La question posée à la Cour de cassation était celle du degré de formalisme à retenir s’agissant de l’exigence posée par l’article 1031-1 du code de procédure civile. S’inscrivant dans la ligne stricte de sa jurisprudence (voir notamment Avis, 16 décembre 2002, n° 02-00.007, Bull. crim. 2002, Avis, n° 1 ; Avis, 14 janvier 2013, n° 12-00.014, Bull. 2013, Avis, n° 1), la Cour de cassation rappelle que l’article 1031-1 du code de procédure civile a pour finalité le respect du principe de la contradiction préalablement à toute transmission d’une demande d’avis. Elle précise qu’il vise à obtenir des parties leur avis sur l’utilité pour le juge de poser une question de droit à la Cour de cassation et sur son contenu.

La Cour a considéré qu’une telle obligation devait être interprétée au regard de l’article 6, § 1, de la Convention de sauvegarde des droits de l’homme et des libertés fondamentales, dont il découle, en application de la jurisprudence de la Cour européenne des droits de l’homme, que le droit à une procédure contradictoire implique la faculté pour les parties au procès de prendre connaissance de toute pièce ou observation présentée au juge, même par un magistrat indépendant, en vue d’influencer sa décision ou de la discuter. Une saisine de la Cour de cassation pour avis a des incidences sur le litige, son évolution et la situation des parties, et une discussion préalable contradictoire est dès lors obligatoire.

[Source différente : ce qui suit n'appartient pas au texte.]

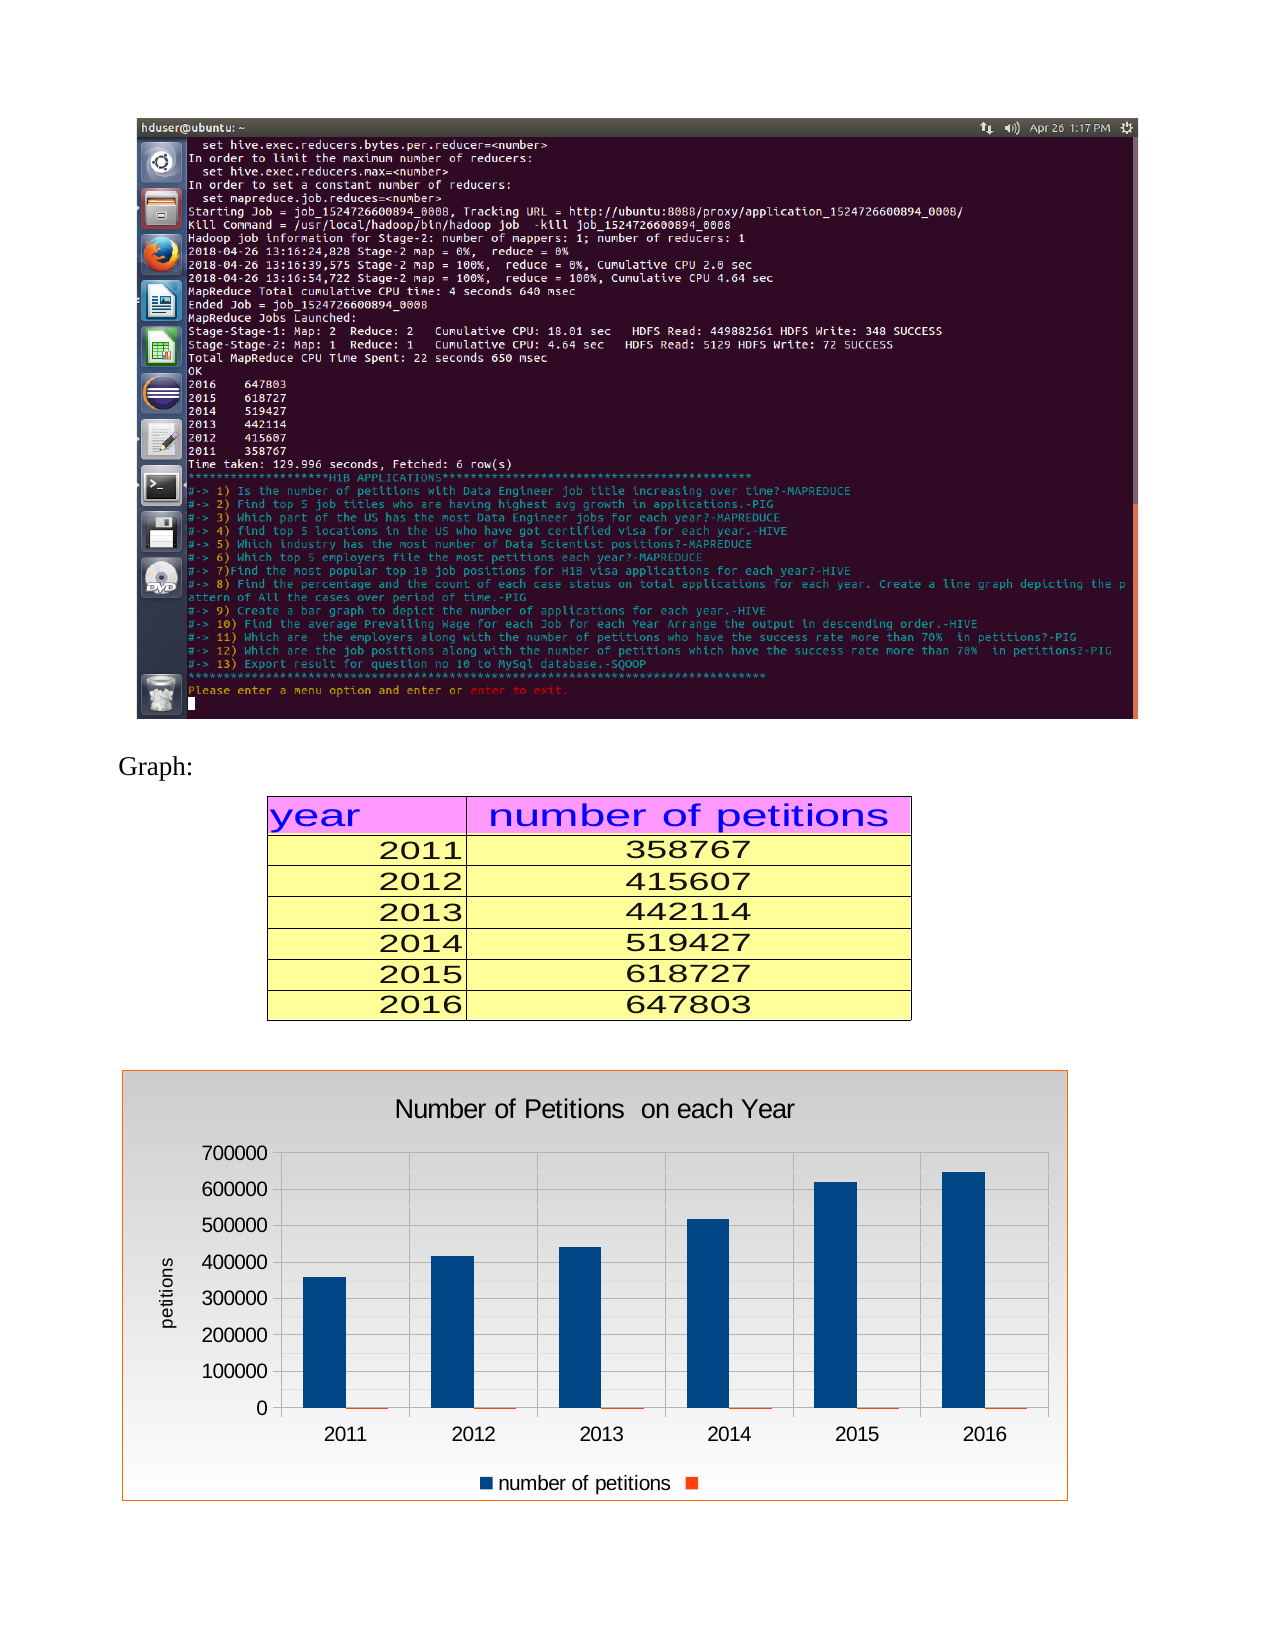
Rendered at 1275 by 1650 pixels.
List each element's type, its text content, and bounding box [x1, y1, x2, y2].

picture [136, 118, 1139, 719]
text Graph: [118, 750, 1157, 781]
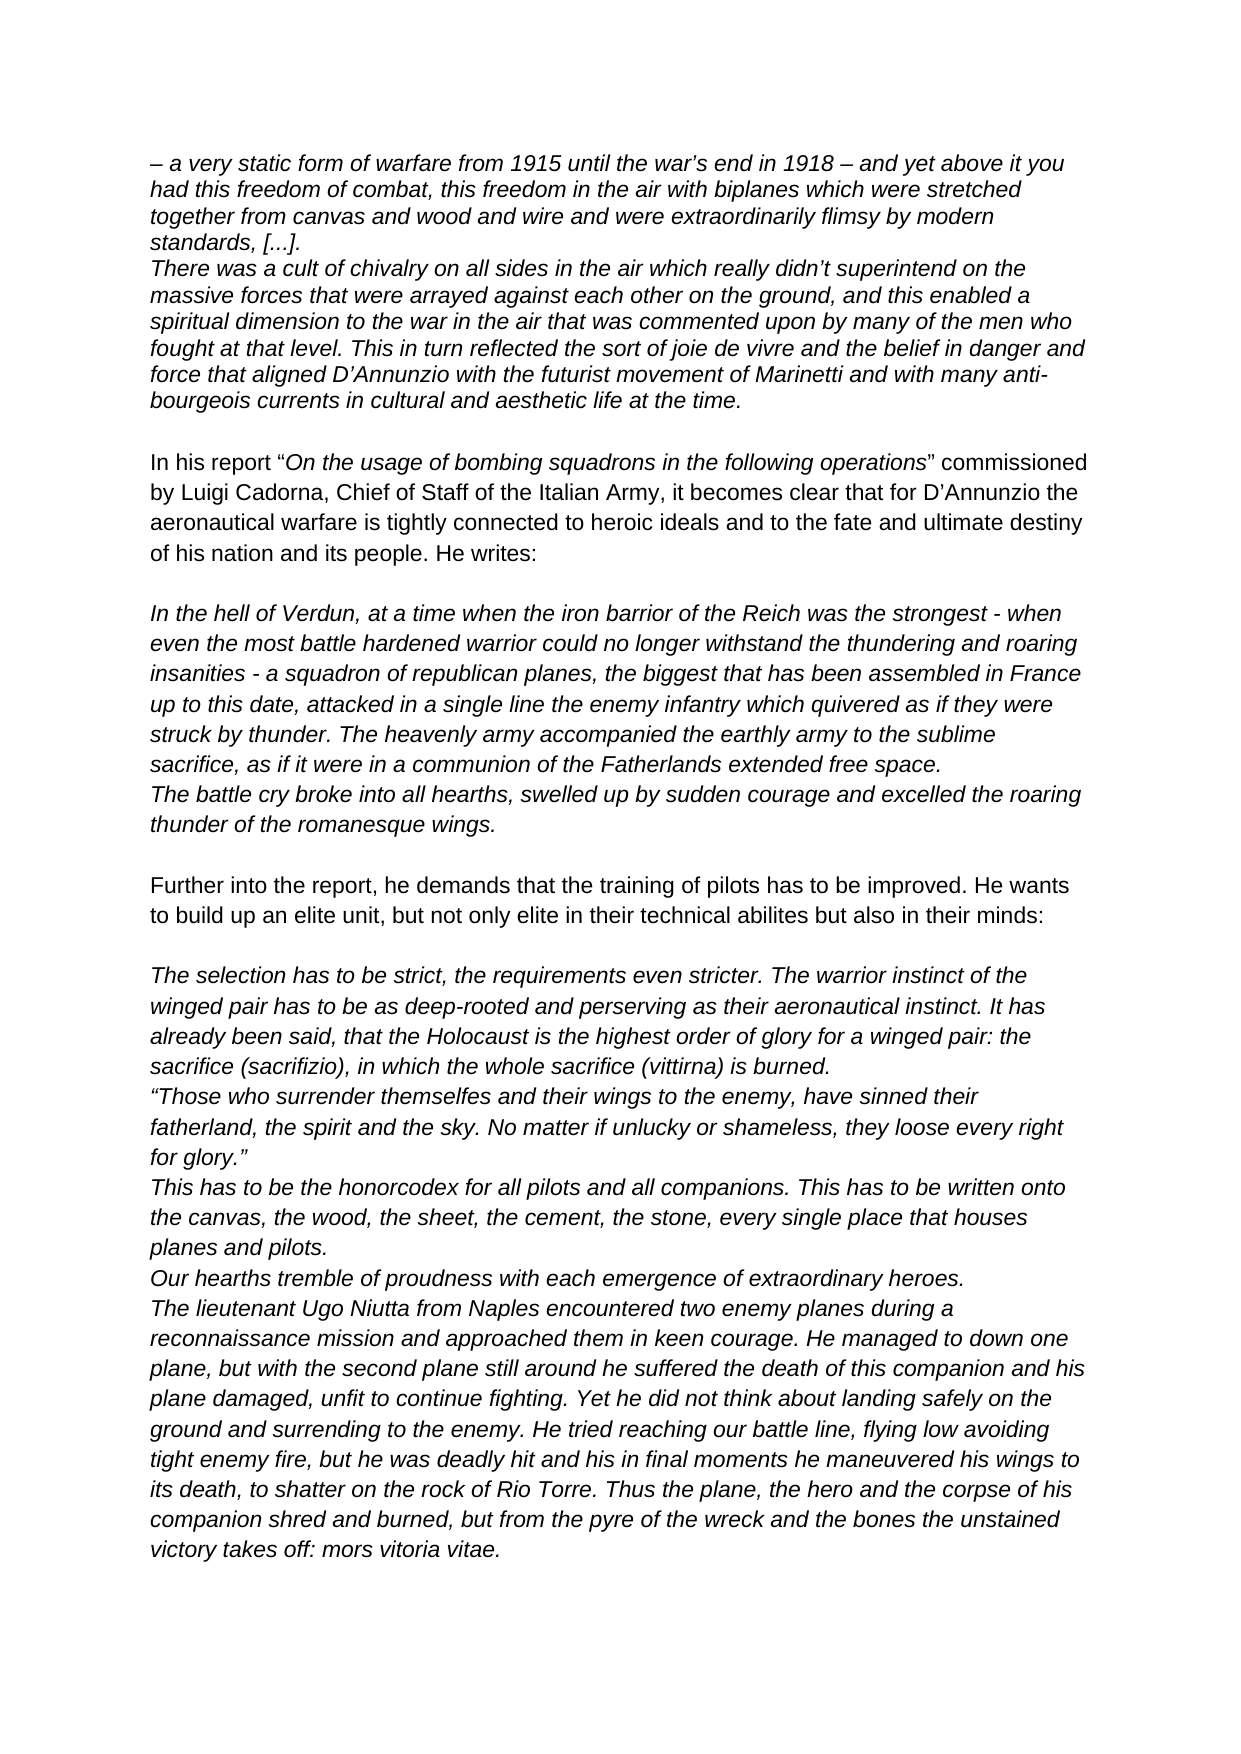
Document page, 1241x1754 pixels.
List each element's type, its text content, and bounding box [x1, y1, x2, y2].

text – a very static form of warfare from 1915 until the war’s end in 1918 – and yet above it you had this freedom of combat, this freedom in the air with biplanes which were stretched together from canvas and wood and wire and were extraordinarily flimsy by modern standards, [...]. There was a cult of chivalry on all sides in the air which really didn’t superintend on the massive forces that were arrayed against each other on the ground, and this enabled a spiritual dimension to the war in the air that was commented upon by many of the men who fought at that level. This in turn reflected the sort of joie de vivre and the belief in danger and force that aligned D’Annunzio with the futurist movement of Marinetti and with many anti-bourgeois currents in cultural and aesthetic life at the time. [150, 150, 1090, 413]
text In his report “On the usage of bombing squadrons in the following operations” commissioned by Luigi Cadorna, Chief of Staff of the Italian Army, it becomes clear that for D’Annunzio the aeronautical warfare is tightly connected to heroic ideals and to the fate and ultimate destiny of his nation and its people. He writes: [150, 449, 1090, 566]
text “Those who surrender themselfes and their wings to the enemy, have sinned their fatherland, the spirit and the sky. No matter if unlucky or shameless, they loose every right for glory.” [150, 1083, 1090, 1170]
text The selection has to be strict, the requirements even stricter. The warrior instinct of the winged pair has to be as deep-rooted and perserving as their aeronautical instinct. It has already been said, that the Holocaust is the highest order of glory for a winged pair: the sacrifice (sacrifizio), in which the whole sacrifice (vittirna) is burned. [150, 962, 1090, 1079]
text Our hearths tremble of proudness with each emergence of extraordinary heroes. [150, 1264, 1090, 1291]
text In the hell of Verdun, at a time when the iron barrior of the Reich was the strongest - when even the most battle hardened warrior could no longer withstand the thundering and roaring insanities - a squadron of republican planes, the biggest that has been assembled in France up to this date, attacked in a single line the enemy infantry which quivered as if they were struck by thunder. The heavenly army accompanied the earthly army to the sublime sacrifice, as if it were in a communion of the Fatherlands extended free space. [150, 600, 1090, 777]
text This has to be the honorcodex for all pilots and all companions. This has to be written onto the canvas, the wood, the sheet, the cement, the stone, every single place that houses planes and pilots. [150, 1174, 1090, 1261]
text Further into the report, he demands that the training of pilots has to be improved. He wants to build up an elite unit, but not only elite in their technical abilites but also in their minds: [150, 872, 1090, 928]
text The lieutenant Ugo Niutta from Naples encountered two enemy planes during a reconnaissance mission and approached them in keen courage. He managed to down one plane, but with the second plane still around he suffered the death of this companion and his plane damaged, unfit to continue fighting. Yet he did not think about landing safely on the ground and surrending to the enemy. He tried reaching our battle line, flying low avoiding tight enemy fire, but he was deadly hit and his in final moments he maneuvered his wings to its death, to shatter on the rock of Rio Torre. Thus the plane, the hero and the corpse of his companion shred and burned, but from the pyre of the wreck and the bones the unstained victory takes off: mors vitoria vitae. [150, 1295, 1090, 1563]
text The battle cry broke into all hearths, swelled up by sudden courage and excelled the roaring thunder of the romanesque wings. [150, 781, 1090, 838]
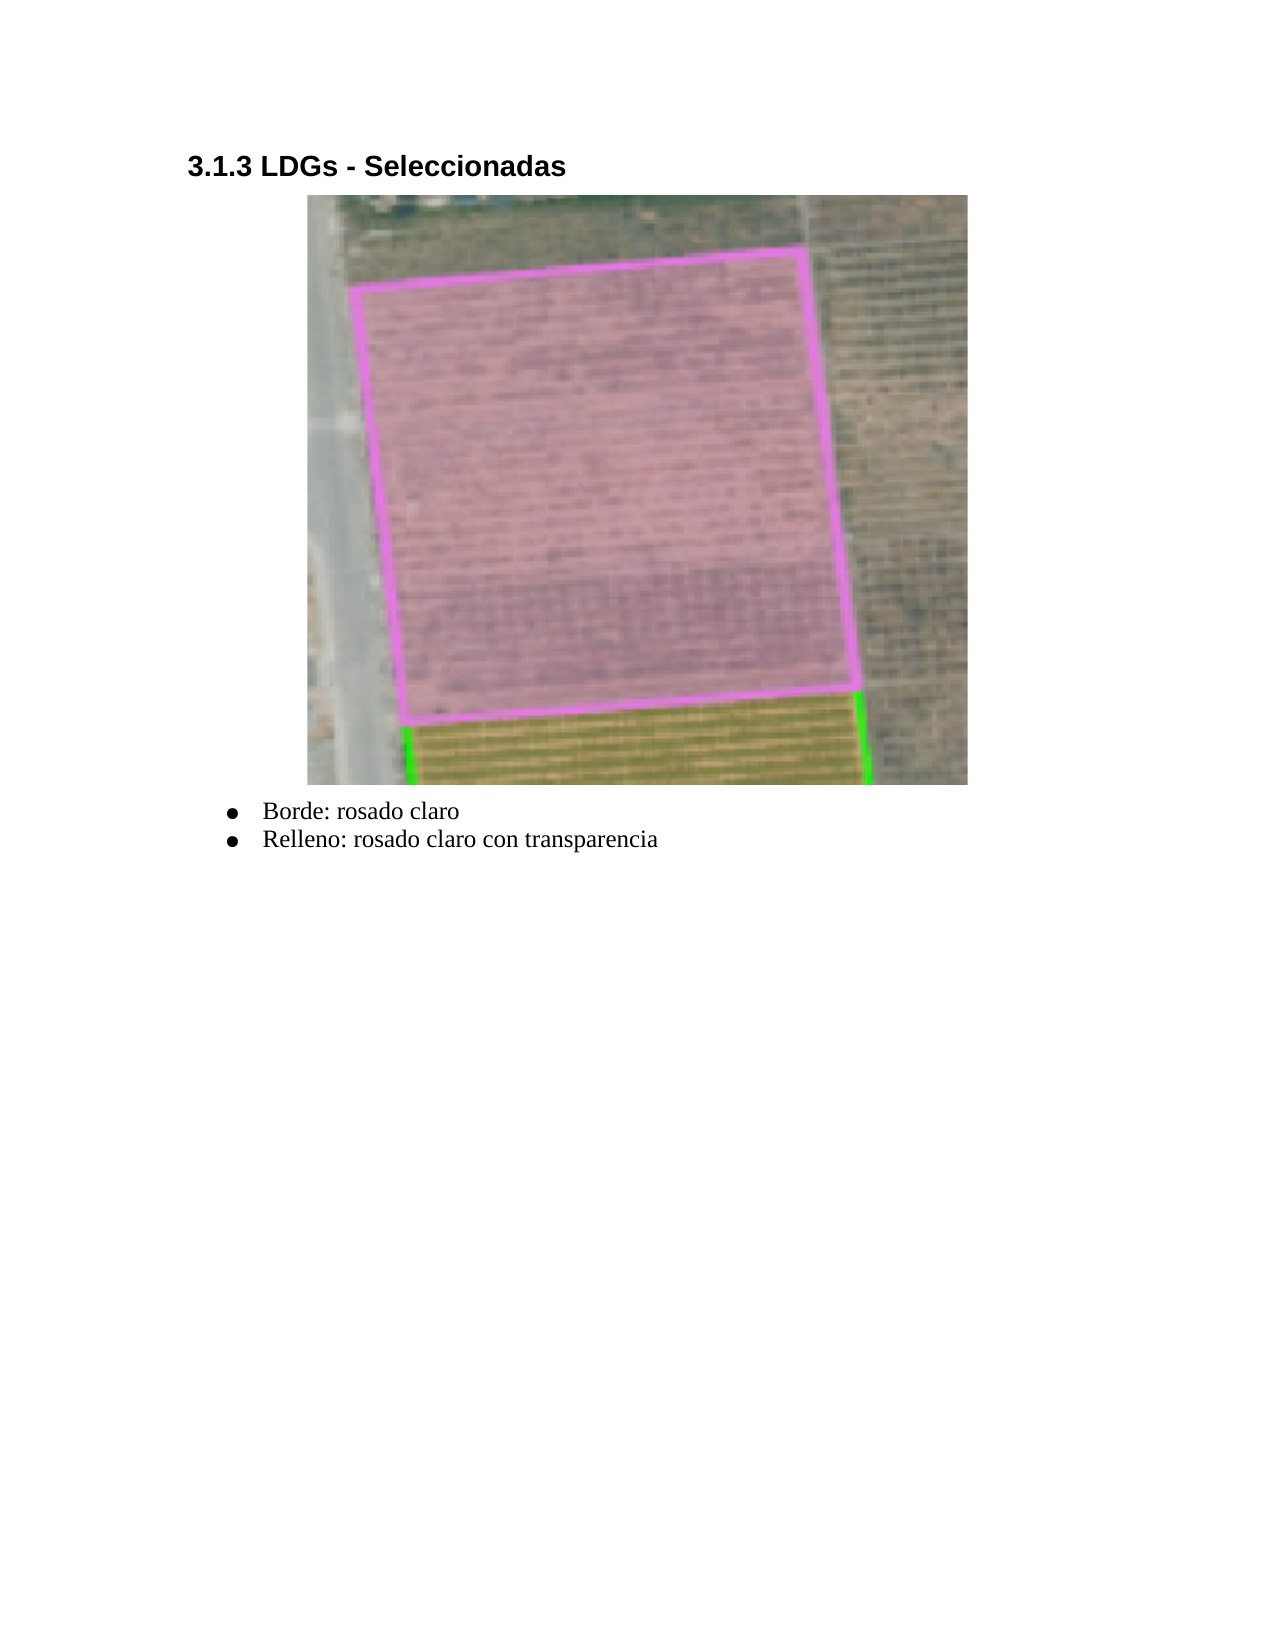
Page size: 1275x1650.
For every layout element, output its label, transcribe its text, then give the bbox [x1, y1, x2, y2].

list Relleno: rosado claro con transparencia [225, 825, 1087, 853]
list Borde: rosado claro [225, 797, 1087, 825]
subtitle 3.1.3 LDGs - Seleccionadas [187, 150, 1087, 183]
picture [307, 195, 968, 785]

La Cour de cassation rappelle donc que toutes les parties et le ministère public doivent, préalablement à toute décision de transmission, être avisés par le juge de ce qu’il envisage de solliciter l’avis de la Cour de cassation, et invités à produire leurs observations sur la demande d’avis dans un délai qu’il fixe. À défaut, celle-ci est irrecevable. Après avoir constaté que, dans les deux demandes qui lui étaient soumises, cette formalité n’avait pas été accomplie et qu’il ne pouvait y être suppléé par une notification ultérieure de la décision, la Cour de cassation déclare irrecevables les deux demandes.